A twenty-five-year-old Moroccan man named Soufiane Oulahyane has been charged by the Department of Justice (DOJ) for allegedly stealing around $450,000 worth of cryptocurrency and non-fungible tokens (NFTs). Oulahyane is accused of creating a fake version of the popular marketplace OpenSea and tricking victims into providing their private crypto wallet keys.
He paid for advertisements to ensure that his fraudulent OpenSea website appeared as the top search result. Through this scheme, he convinced people to input their wallet keys, unknowingly giving them access to their cryptocurrency. Oulahyane has been indicted by the United States Attorney for the Southern District of New York and the Acting Assistant Director in Charge of the New York Field Office of the FBI.
Oulahyane has been indicted by the United States Attorney for the Southern District of New York and the Acting Assistant Director in Charge of the FBI’s New York Field Office.
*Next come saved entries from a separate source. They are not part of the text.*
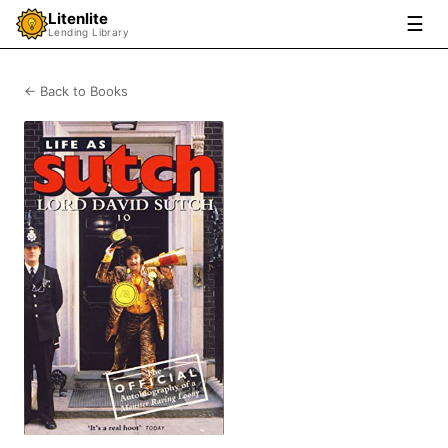
Litenlite
☰
Lending Library
← Back to Books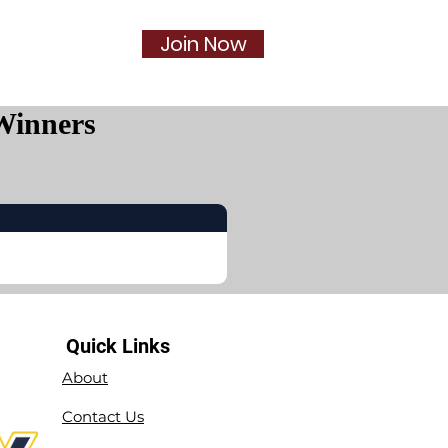
Join Now
Social
More...
Winners
Quick Links
About
Contact Us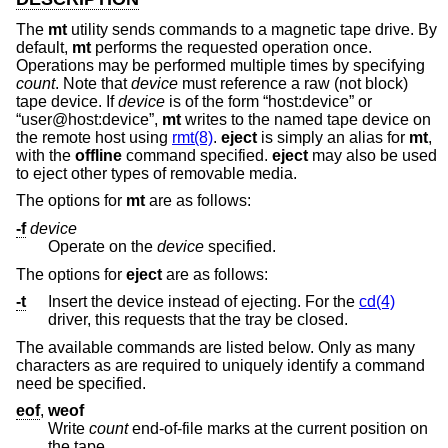
The
mt
utility sends commands to a magnetic tape drive. By
default,
mt
performs the requested operation once.
Operations may be performed multiple times by specifying
count
. Note that
device
must reference a raw (not block)
tape device. If
device
is of the form “host:device” or
“user@host:device”,
mt
writes to the named tape device on
the remote host using
rmt(8)
.
eject
is simply an alias for
mt
,
with the
offline
command specified.
eject
may also be used
to eject other types of removable media.
The options for
mt
are as follows:
-f
device
Operate on the
device
specified.
The options for
eject
are as follows:
-t
Insert the device instead of ejecting. For the
cd(4)
driver, this requests that the tray be closed.
The available commands are listed below. Only as many
characters as are required to uniquely identify a command
need be specified.
eof
,
weof
Write
count
end-of-file marks at the current position on
the tape.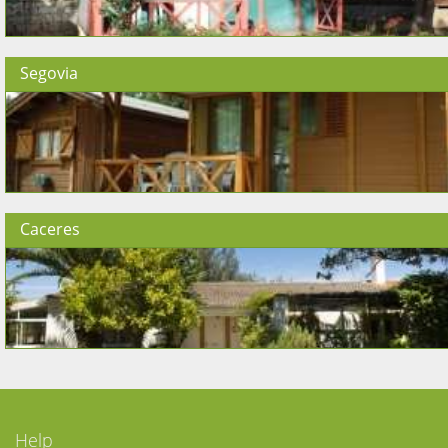
Segovia
Caceres
Help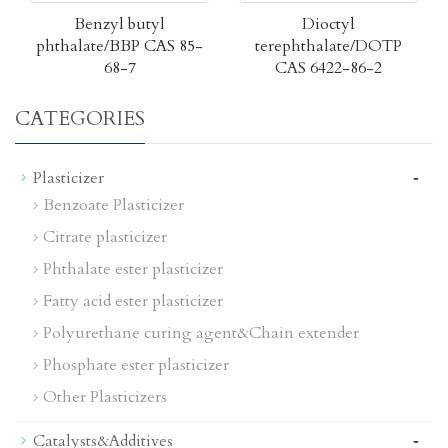
Benzyl butyl
Dioctyl
phthalate/BBP CAS 85-
terephthalate/DOTP
68-7
CAS 6422-86-2
CATEGORIES
-
Plasticizer
Benzoate Plasticizer
Citrate plasticizer
Phthalate ester plasticizer
Fatty acid ester plasticizer
Polyurethane curing agent&Chain extender
Phosphate ester plasticizer
Other Plasticizers
-
Catalysts&Additives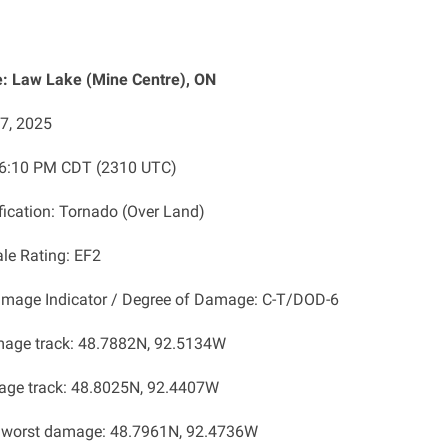
: Law Lake (Mine Centre), ON
27, 2025
: 6:10 PM CDT (2310 UTC)
ification: Tornado (Over Land)
ale Rating: EF2
amage Indicator / Degree of Damage: C-T/DOD-6
mage track: 48.7882N, 92.5134W
age track: 48.8025N, 92.4407W
f worst damage: 48.7961N, 92.4736W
If convicted, he could face severe penalties, including a lengthy prison sentence. U.S. Attorney Damian Williams emphasized that digital assets like cryptocurrency and NFTs are not immune to cyber fraudsters and that his office is committed to prosecuting such cases.
In a specific incident from September 2021, Oulahyane allegedly stole $450,000 worth of NFTs and cryptocurrency from a victim based in Manhattan. The victim accessed Oulahyane’s spoofed OpenSea login page, unwittingly providing him with their cryptocurrency wallet’s seed phrase. Oulahyane promptly transferred the victim’s cryptocurrency to another wallet and sold 39 NFTs, redirecting the proceeds.
This is not the first occurrence of theft in 2023; numerous instances of theft have been observed in the cryptocurrency and NFT sectors. Additionally, in June 2023, it was observed that the total value of stolen NFTs amounted to $2.27 million, which marked the lowest monthly figure for stolen NFTs this year. This amount represented a significant decrease from the highest recorded figure in February, which was $16.2 million, indicating an 85% decrease from that peak.
According to Peckshield, an analysis firm, half of the stolen NFTs were sold within an astonishingly short period of 160 minutes. The primary platforms utilized for selling these stolen NFTs were Blur and OpenSea, accounting for 99.7% of the total in June. Specifically, 86% of the stolen NFTs were sold on Blur, while OpenSea accounted for 13.76% of the sales.